One is midway on a ridge deer funnel along as they feed in the valley at night, then travel to the mountain top to bed down in thickets and sniff the air the sun sends up the slopes.

``The trick is to catch them moving in daylight,'' Moore said. ``Most of the time they do it at night.''

Well before daylight early in the season, Moore was laboring up the ridge to his tree stand when he heard a buck.

``He was just tearing the brush up,'' Moore said. ``It sounded like he was in there fighting.''

Moore hunted the stand that morning, then let it rest a day and came back on the third day.

``The buck came in about a half-hour after daylight,'' he said. ``He was crossing at a different angle. I didn't see him until he was right up on me, about 20 yards.''

This was the eight-pointer.

Two weeks later, and a mile away, Moore got the 11-pointer. He watched a doe pass his stand that afternoon, then a bear and several flocks of turkeys. Squirrels were everywhere. Darkness was approaching.

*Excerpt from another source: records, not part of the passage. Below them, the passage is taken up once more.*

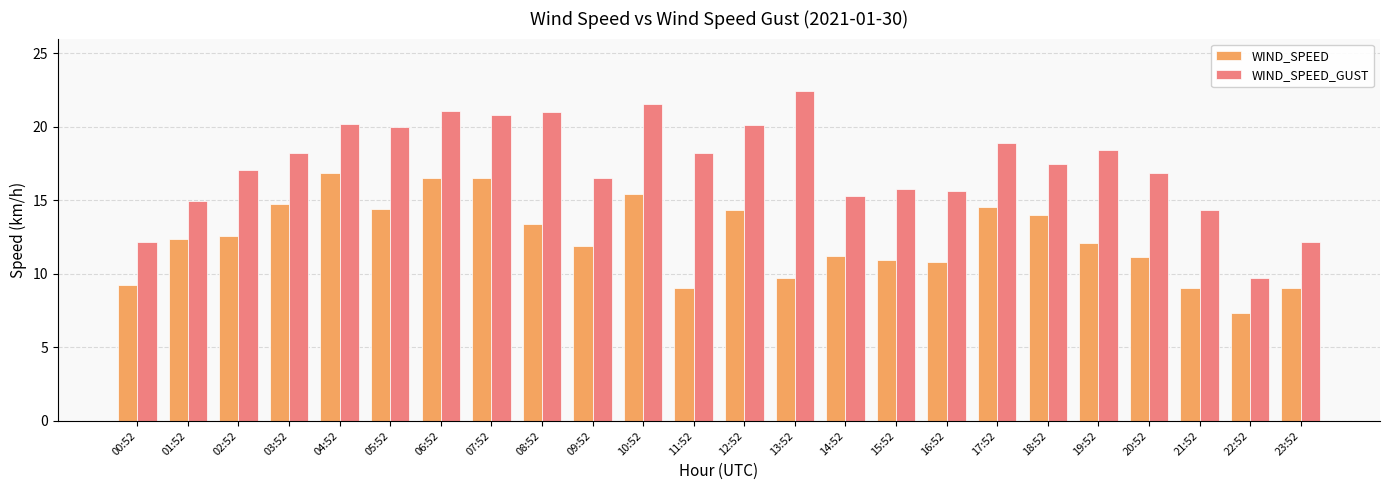

At which label does WIND_SPEED reach its peak?

04:52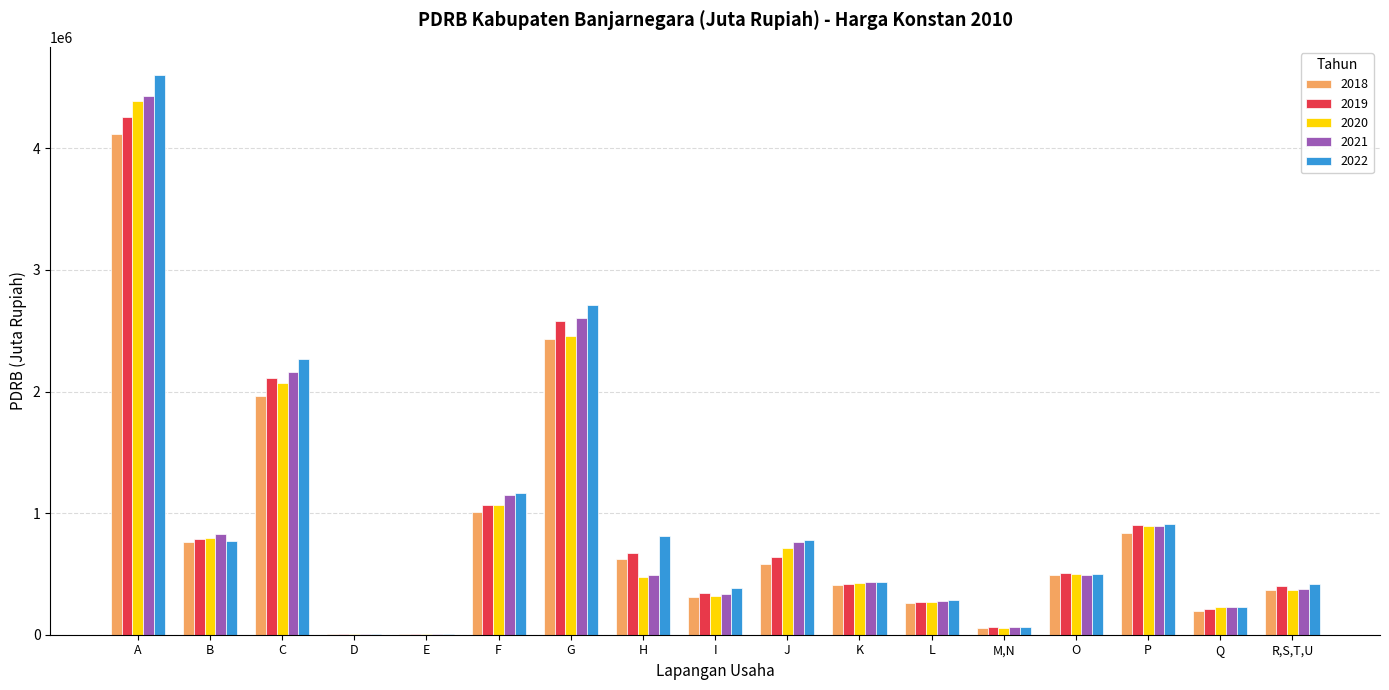

The value of 2021 at F is 1145232.6. True or false?

True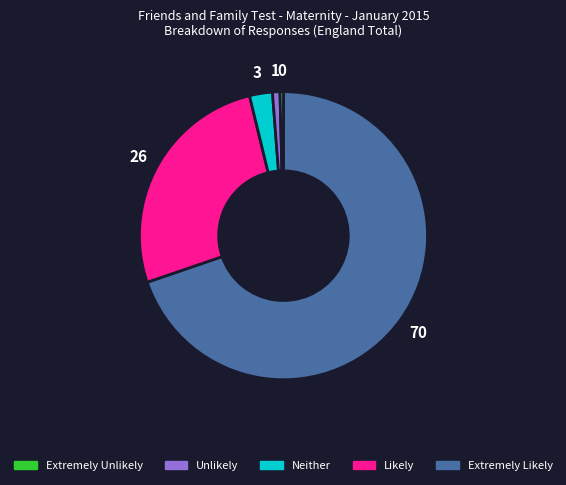

Is there any slice that represents more than half of the pie?

Yes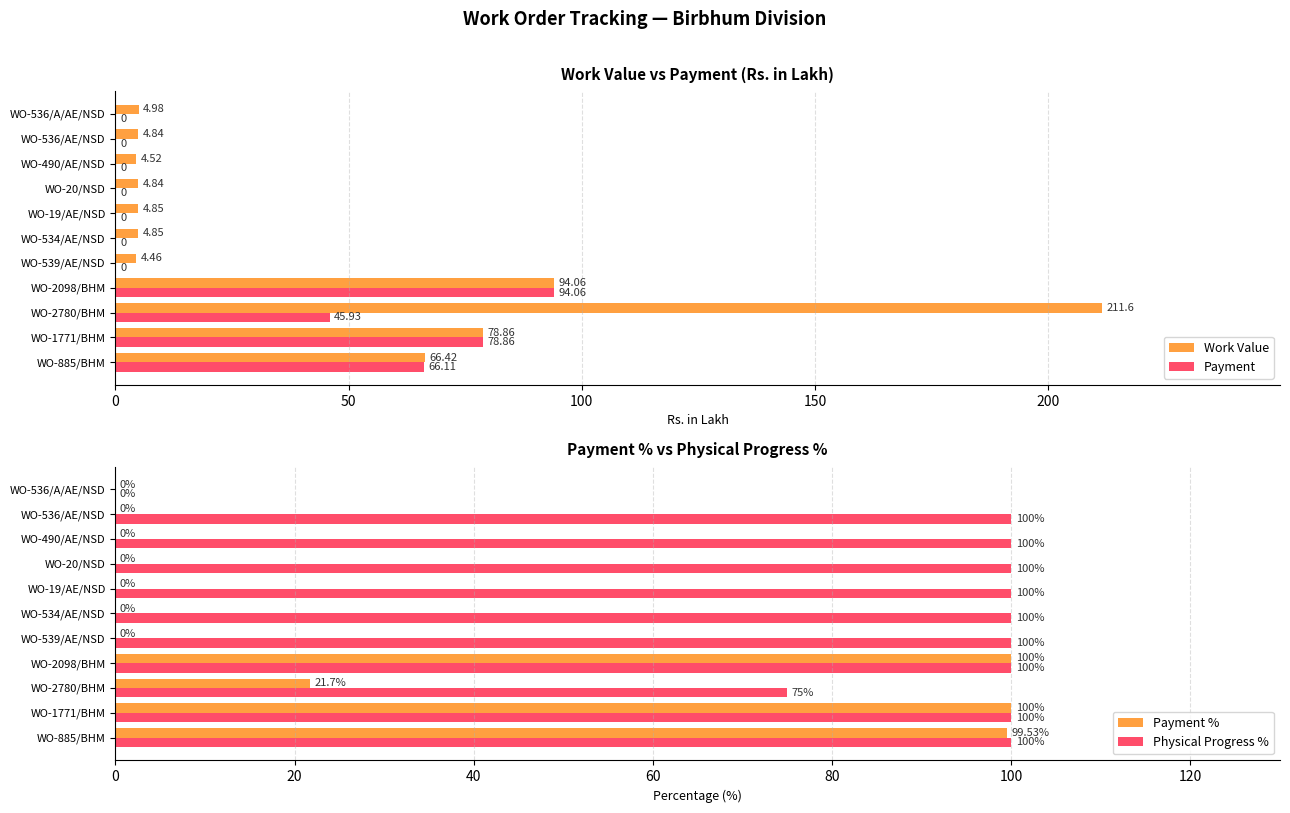

Reading left to right, extract all data points from this chart.

Work Value: 66.4	78.9	211.6	94.1	4.5	4.8	4.8	4.8	4.5	4.8	5.0
Payment: 66.1	78.9	45.9	94.1	0.0	0.0	0.0	0.0	0.0	0.0	0.0
Payment %: 99.5	100.0	21.7	100.0	0.0	0.0	0.0	0.0	0.0	0.0	0.0
Physical Progress %: 100.0	100.0	75.0	100.0	100.0	100.0	100.0	100.0	100.0	100.0	0.0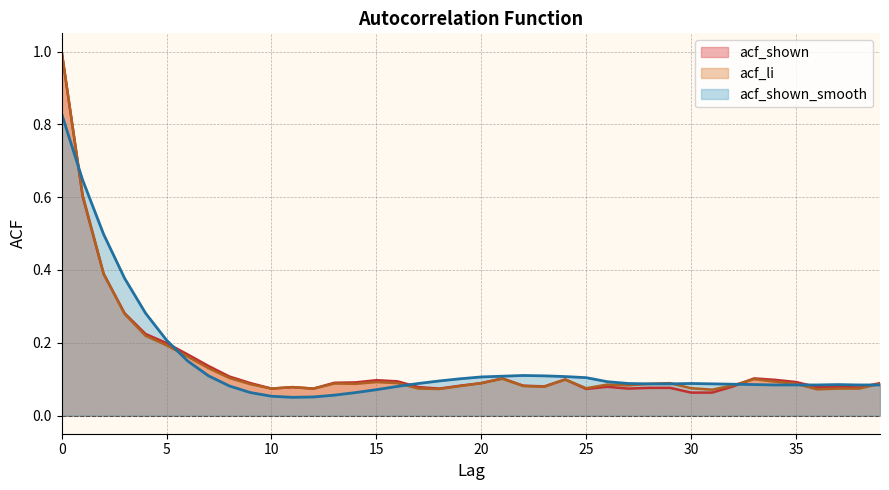

What is the maximum value for acf_li?

1.0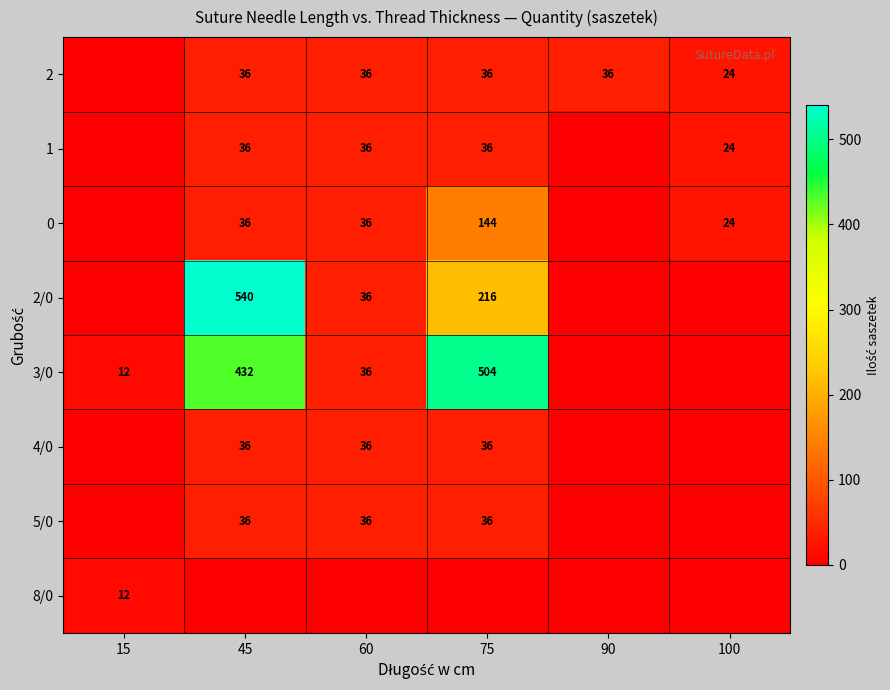

The value of 2/0 at 75 is 374. True or false?

False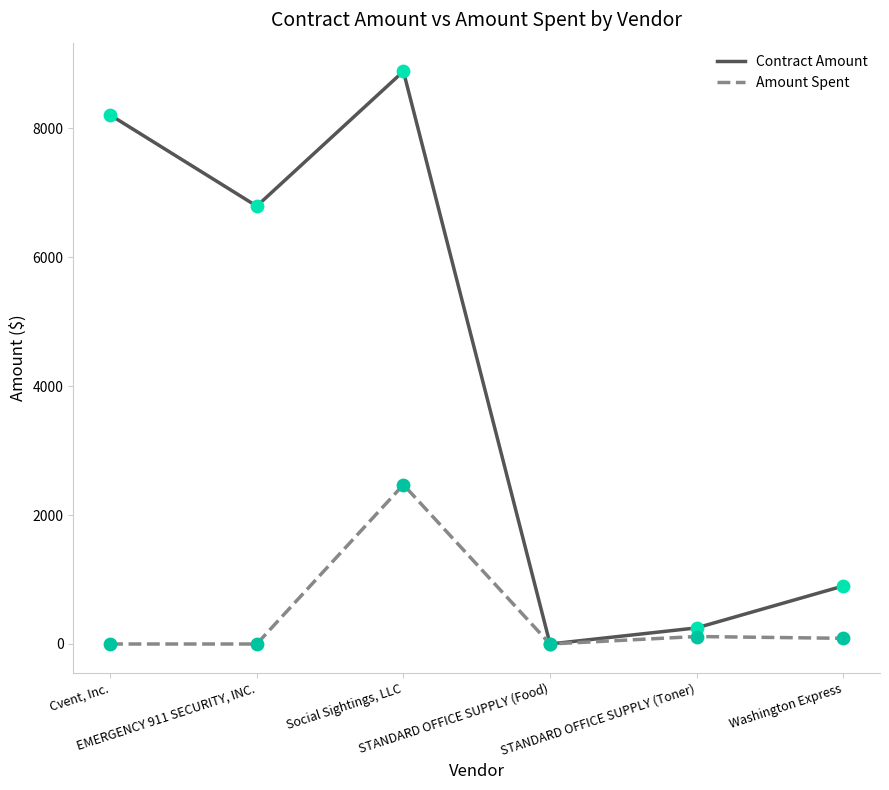

Is the value of Contract Amount at STANDARD OFFICE SUPPLY (Food) greater than the value of Amount Spent at STANDARD OFFICE SUPPLY (Toner)?

No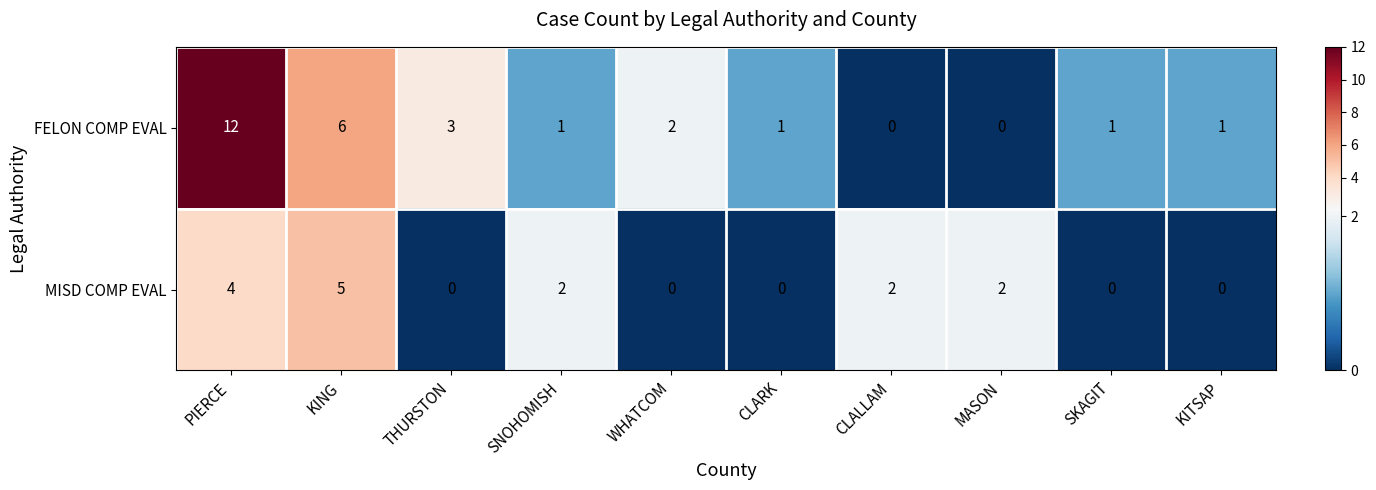

Reading left to right, transcribe all the data shown in this chart.

FELON COMP EVAL: PIERCE=12	KING=6	THURSTON=3	SNOHOMISH=1	WHATCOM=2	CLARK=1	CLALLAM=0	MASON=0	SKAGIT=1	KITSAP=1
MISD COMP EVAL: PIERCE=4	KING=5	THURSTON=0	SNOHOMISH=2	WHATCOM=0	CLARK=0	CLALLAM=2	MASON=2	SKAGIT=0	KITSAP=0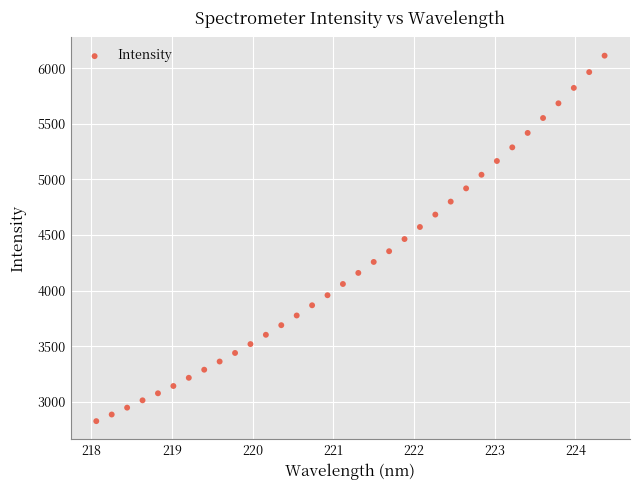

What is the range of X values (max minus min)?

6.3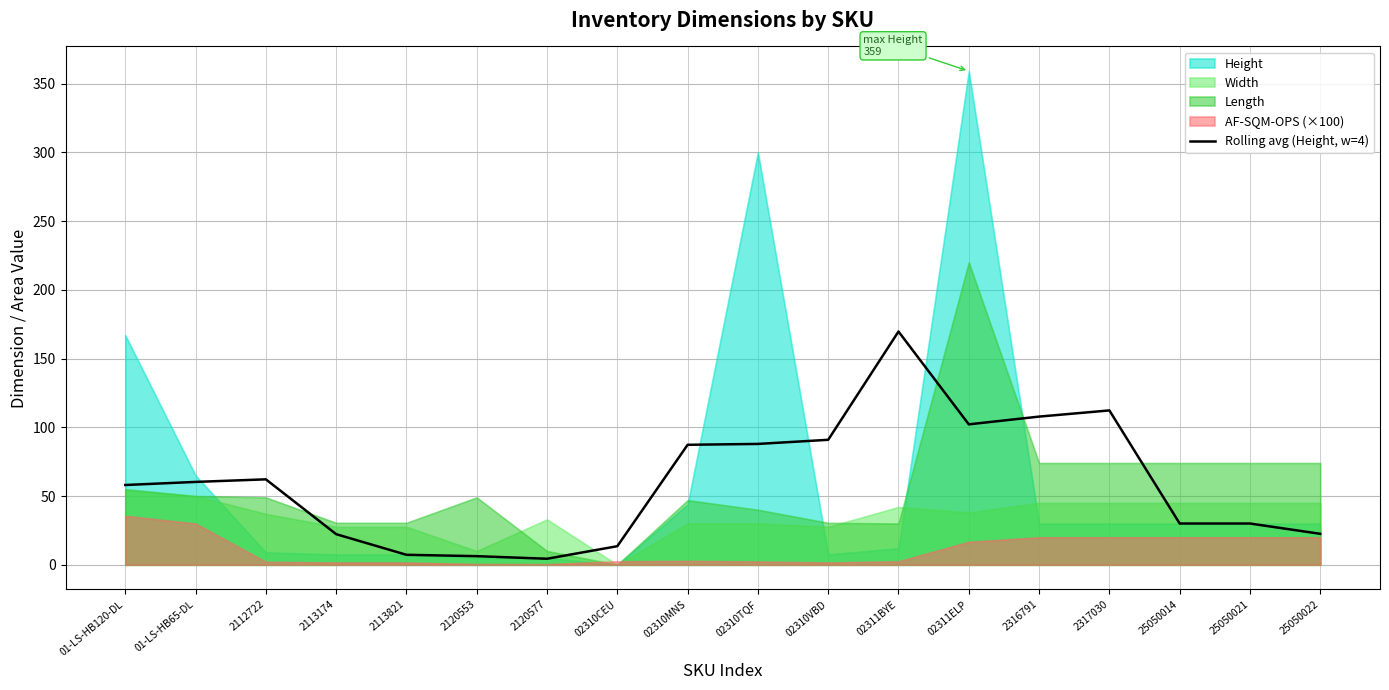

What is the label of the 3rd point from the right?

25050014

``All of a sudden, the buck stepped out on the bank,'' Moore said. ''When I saw him, I saw the horns. I said, `Don't look at the horns.' He never slowed down. He didn't give me much of a chance. When he came out of the brush he was on the move and I had to shoot fast. I didn't realize he was that big. If there is a bigger one out there, he's got to be huge.''

Now Moore is thinking 50 deer sounds like a nice number to finish his career, all the better if one of the last is the monster buck.